## Goal of the exercise:
Copy out all lines of the listing below that hold "pixels".

## Material shown:
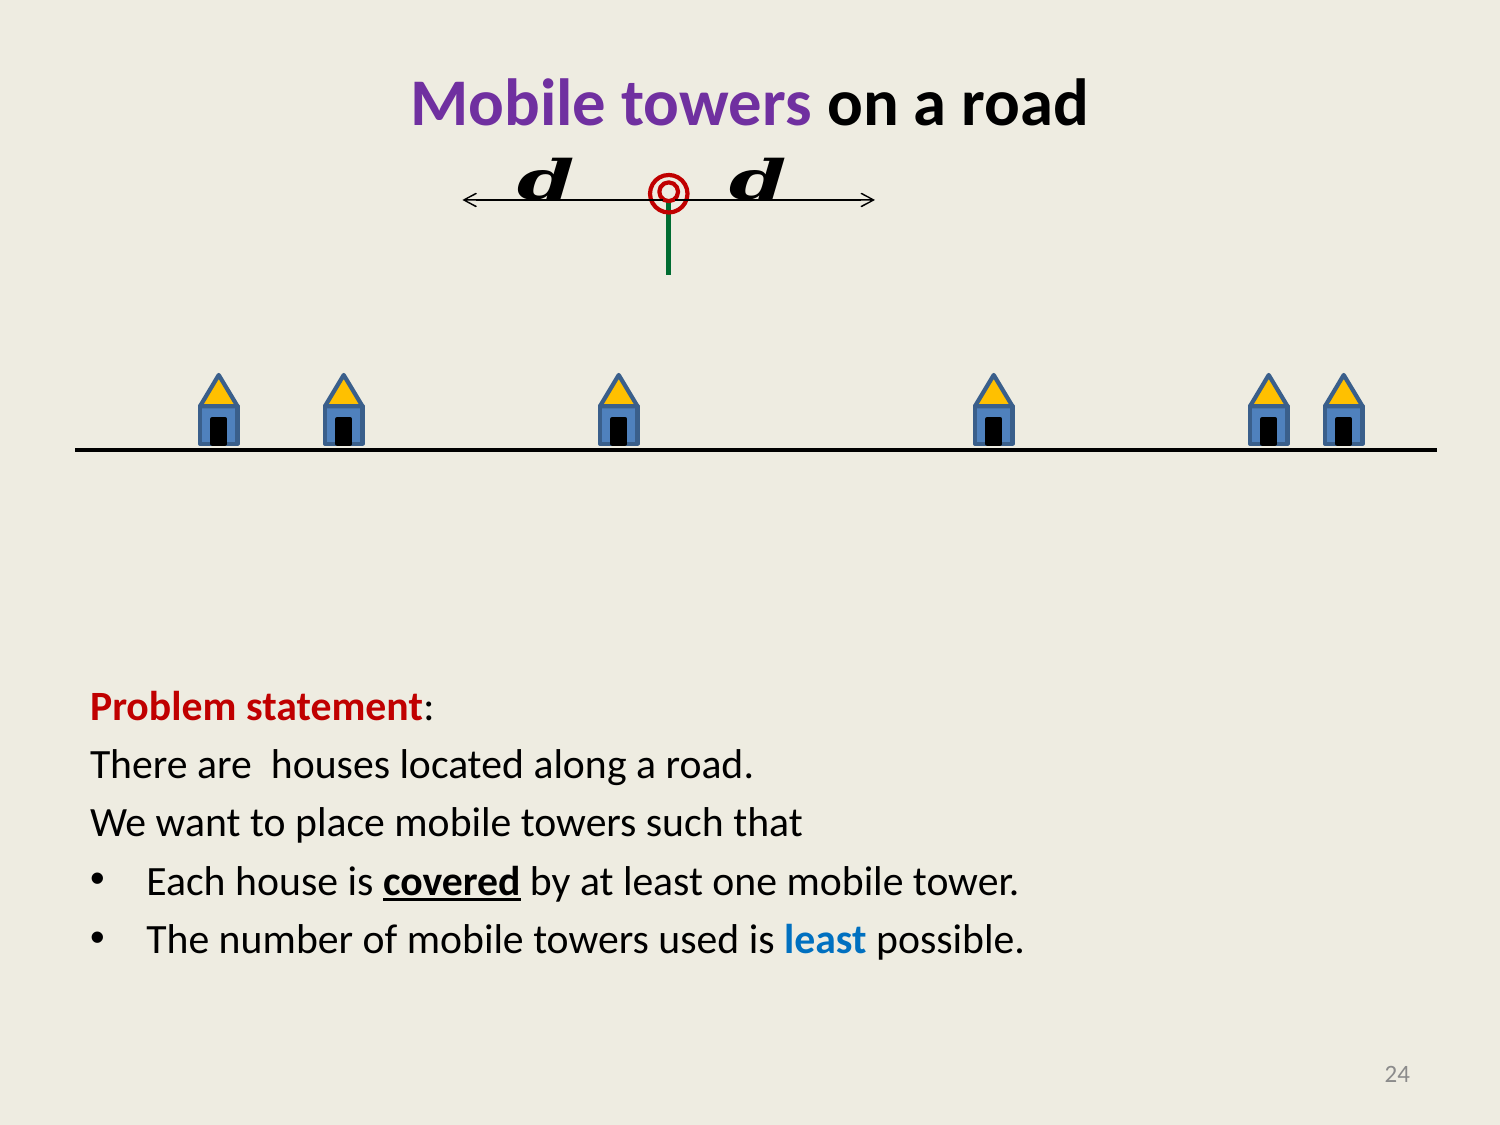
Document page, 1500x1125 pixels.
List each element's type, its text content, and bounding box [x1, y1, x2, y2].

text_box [675, 151, 876, 213]
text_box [199, 374, 1363, 444]
title Mobile towers on a road [75, 45, 1425, 233]
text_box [649, 212, 688, 276]
slide_number 24 [1074, 1042, 1425, 1103]
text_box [462, 151, 664, 213]
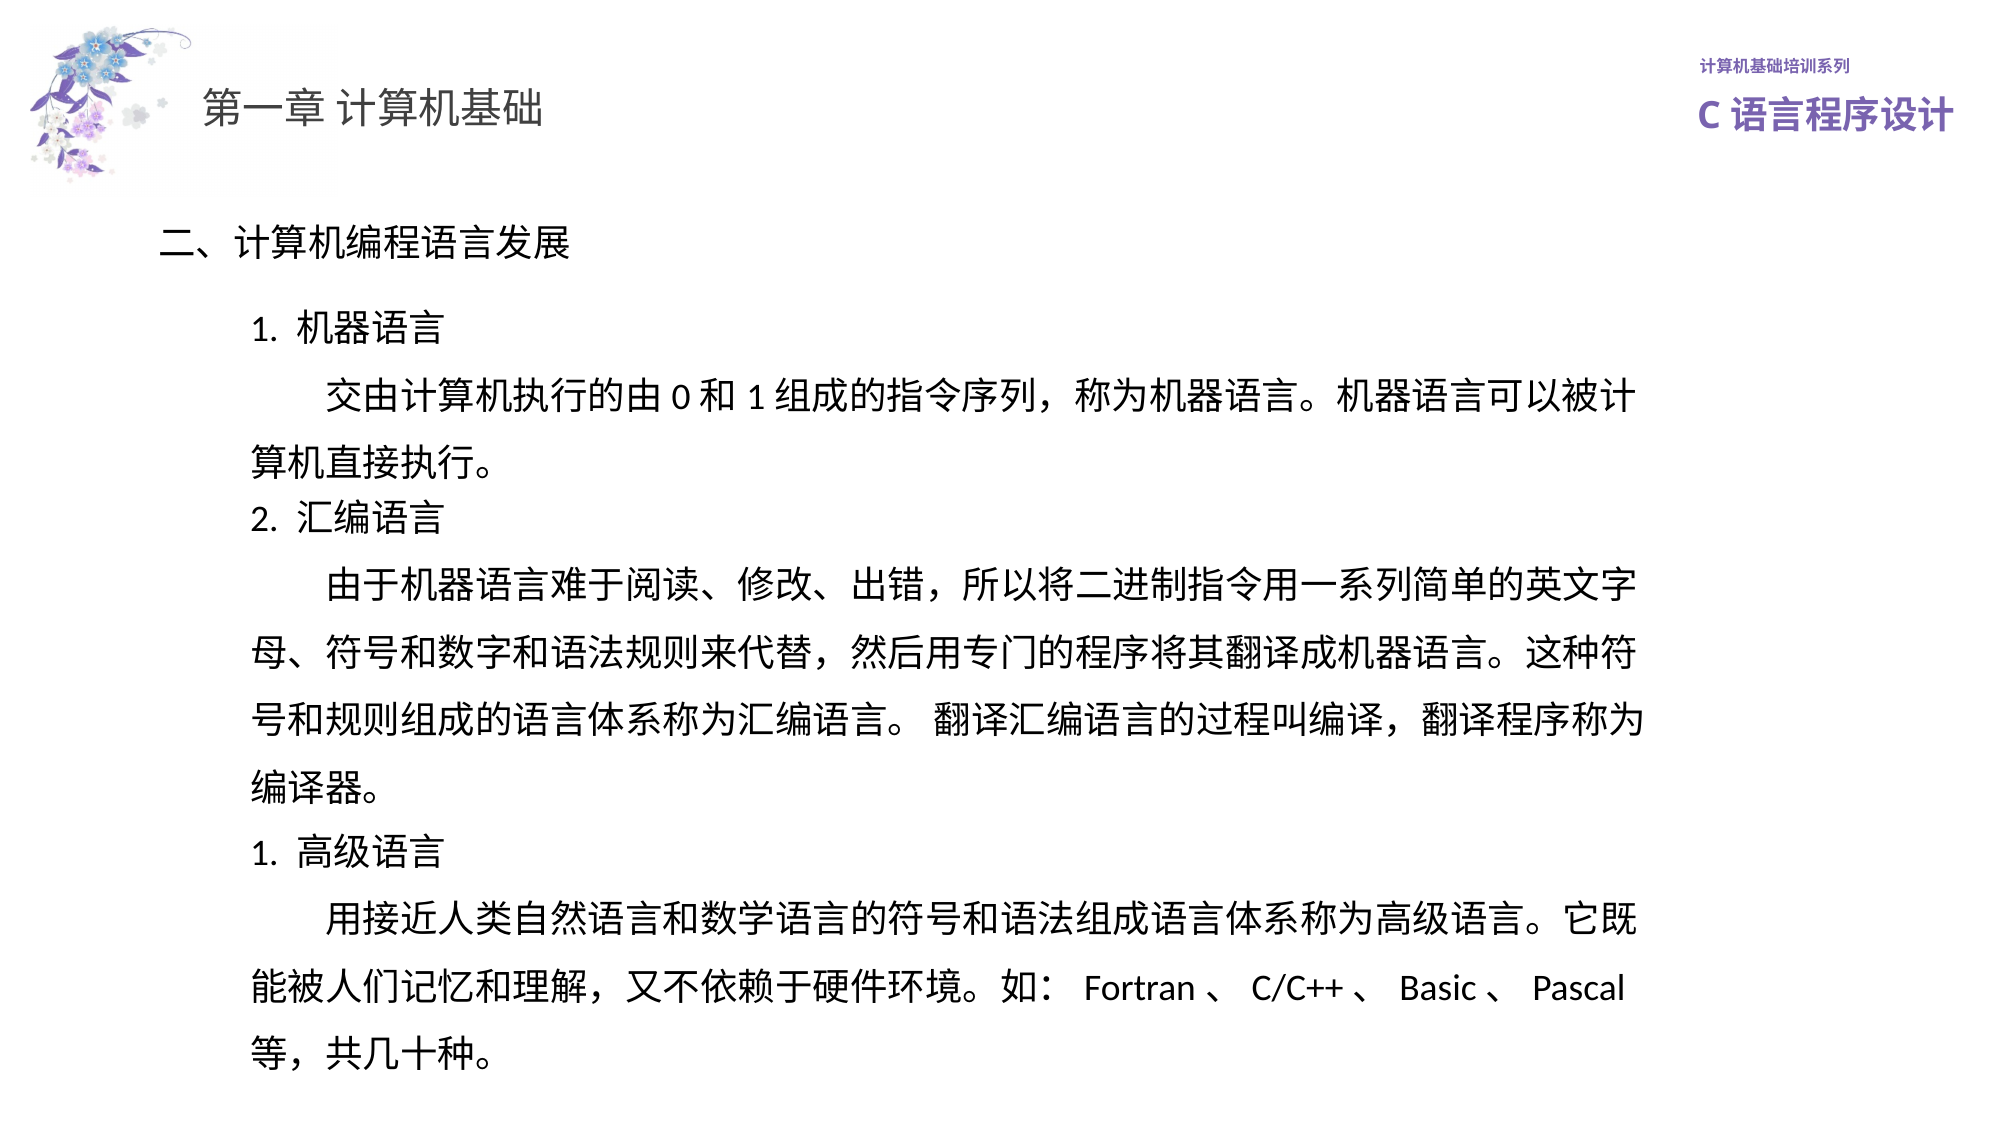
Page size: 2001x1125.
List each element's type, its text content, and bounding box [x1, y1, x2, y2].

title 第一章 计算机基础 [185, 76, 756, 144]
text_box 1. 机器语言 交由计算机执行的由0和1组成的指令序列，称为机器语言。机器语言可以被计算机直接执行。 [235, 274, 1661, 464]
text_box 2. 汇编语言 由于机器语言难于阅读、修改、出错，所以将二进制指令用一系列简单的英文字母、符号和数字和语法规则来代替，然后用专门的程序将其翻译成机器语言。这种符号和规则组成的语言体系称为汇编语言。 翻译汇编语言的过程叫编译，翻译程序称为编译器。 [235, 464, 1661, 798]
text_box 二、计算机编程语言发展 [143, 211, 586, 272]
picture [31, 25, 338, 196]
text_box 1. 高级语言 用接近人类自然语言和数学语言的符号和语法组成语言体系称为高级语言。它既能被人们记忆和理解，又不依赖于硬件环境。如：Fortran、C/C++、Basic、Pascal等，共几十种。 [235, 798, 1661, 1083]
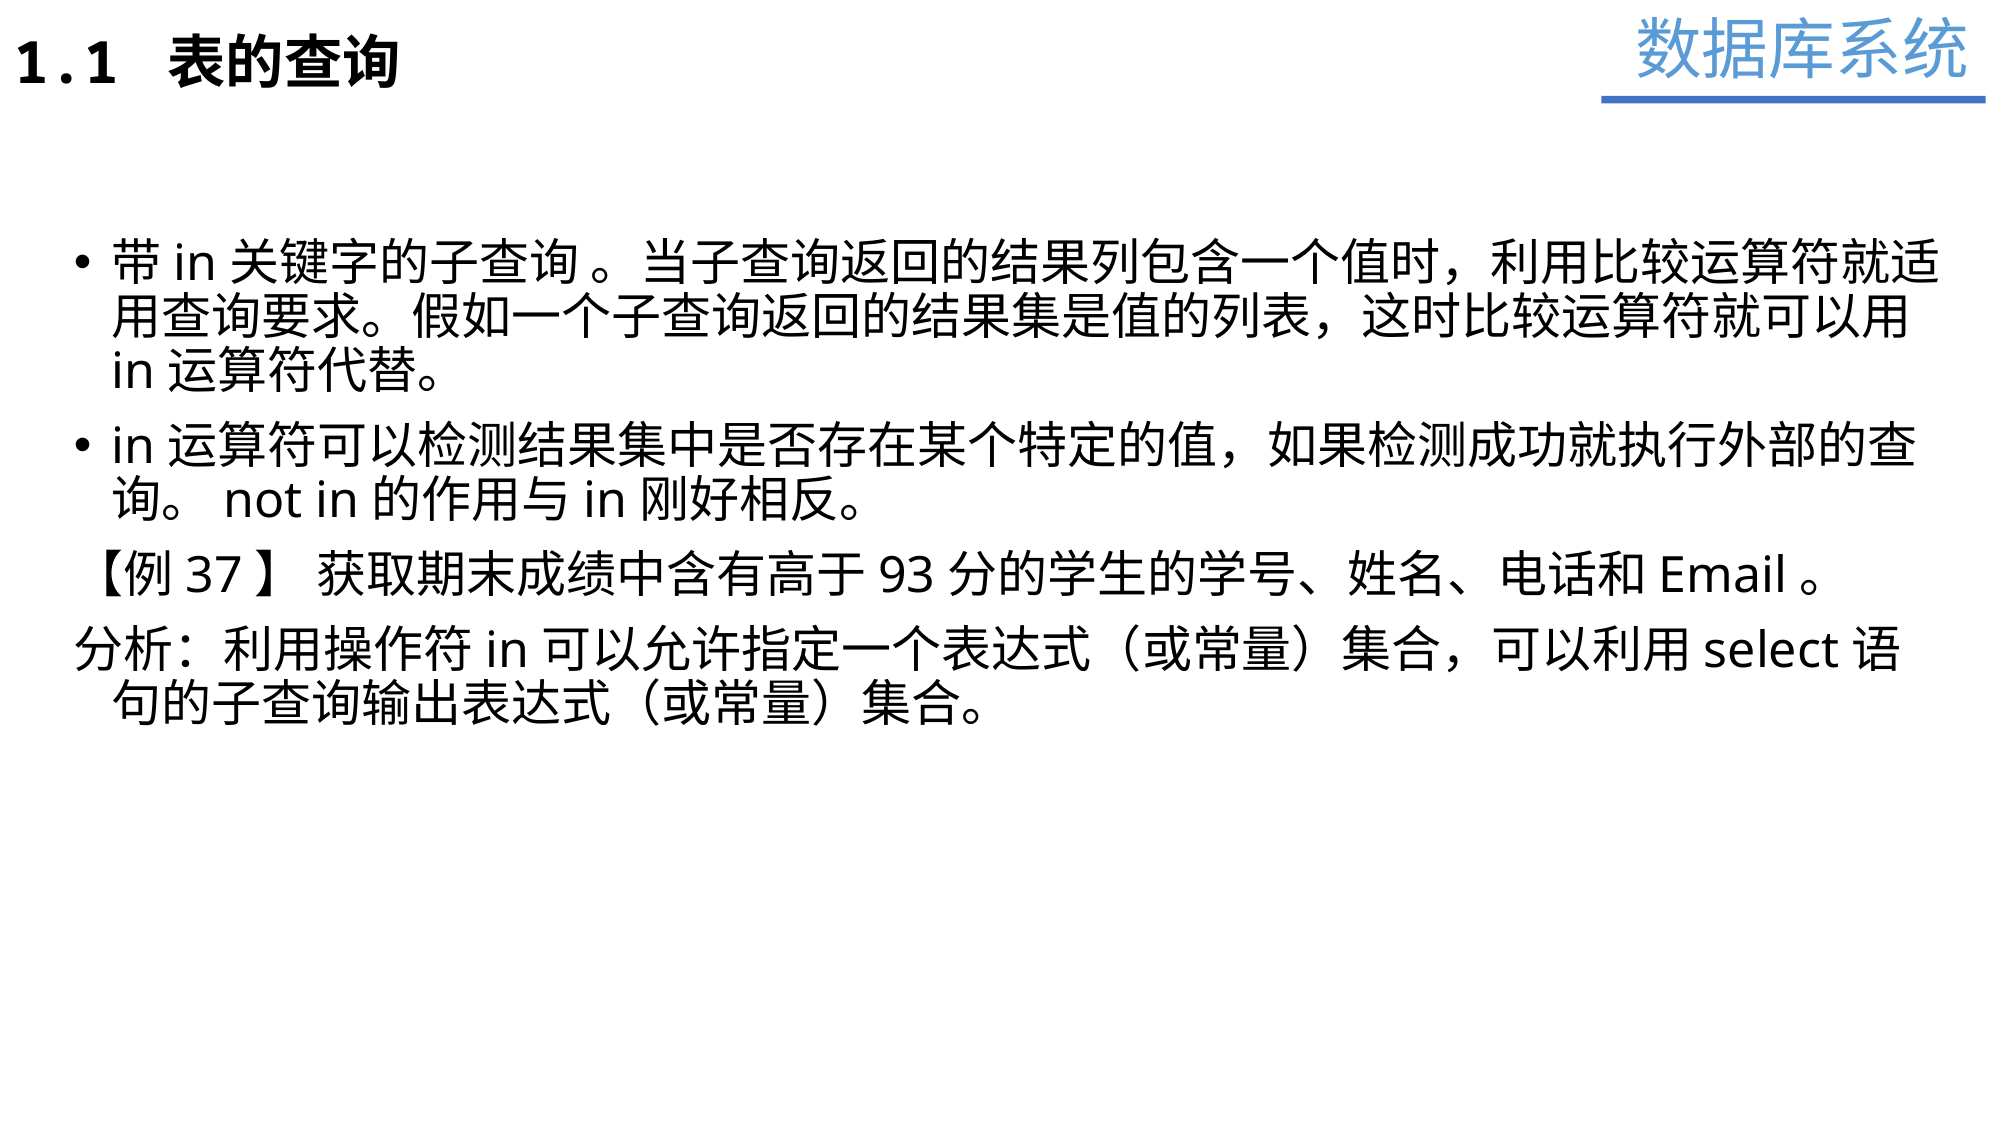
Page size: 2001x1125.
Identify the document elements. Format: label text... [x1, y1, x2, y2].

text_box 数据库系统 [1620, 0, 1984, 95]
text_box 1.1 表的查询 [0, 17, 416, 103]
text_box [1600, 95, 1987, 104]
text_box 带in关键字的子查询 。当子查询返回的结果列包含一个值时，利用比较运算符就适用查询要求。假如一个子查询返回的结果集是值的列表，这时比较运算符就可以用in运算符代替。 in运算符可以检测结果集中是否存在某个特定的值，如果检测成功就执行外部的查询。not in的作用与in刚好相反。 【例37】 获取期末成绩中含有高于93分的学生的学号、姓名、电话和Email。 分析：利用操作符in可以允许指定一个表达式（或常量）集合，可以利用select语句的子查询输出表达式（或常量）集合。 [58, 230, 1959, 846]
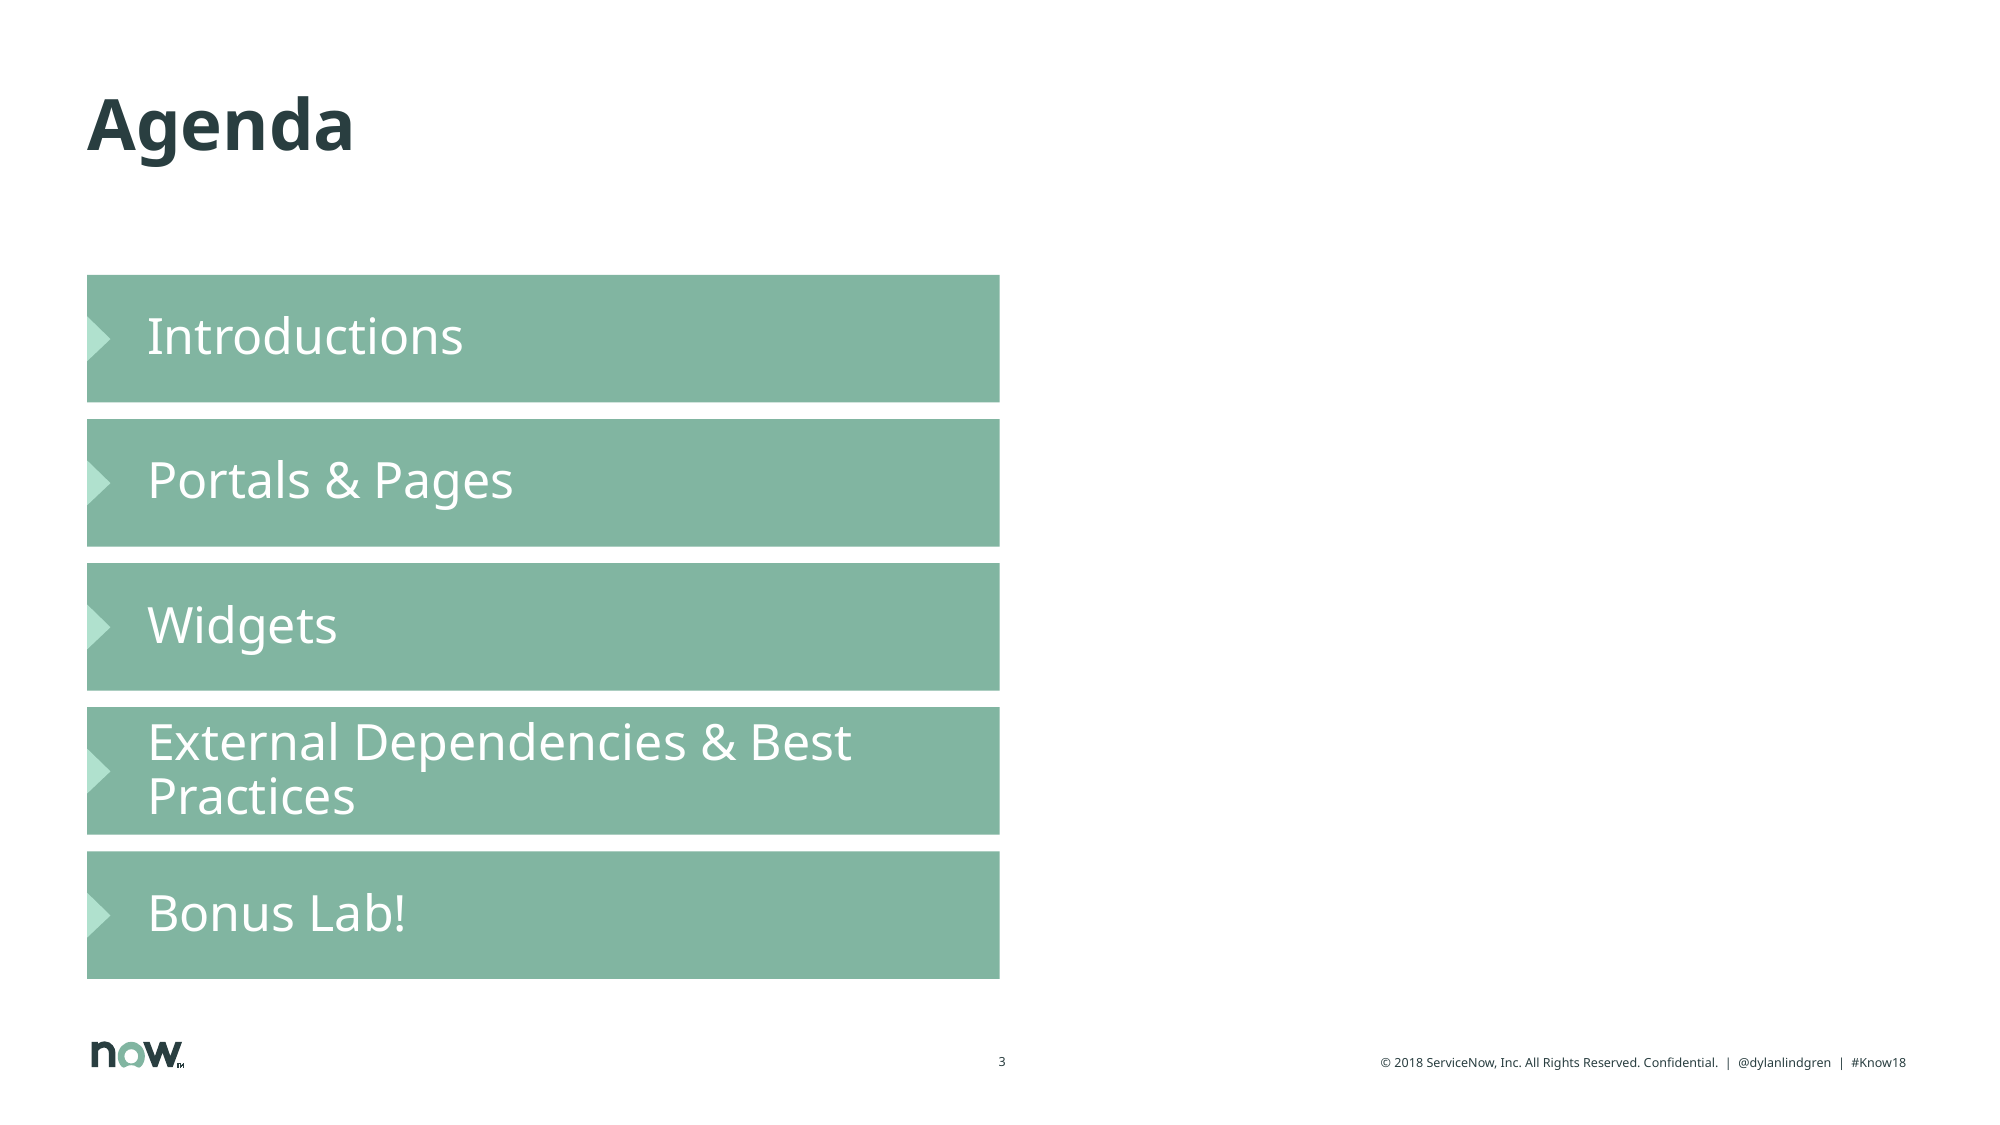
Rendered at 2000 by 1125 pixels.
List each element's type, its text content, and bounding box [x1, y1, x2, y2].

title Agenda [72, 56, 1908, 166]
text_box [86, 274, 1000, 980]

## Exercise solution:
Document page, 1500x1125 pixels.
Rendered at 2000 by 1125 pixels.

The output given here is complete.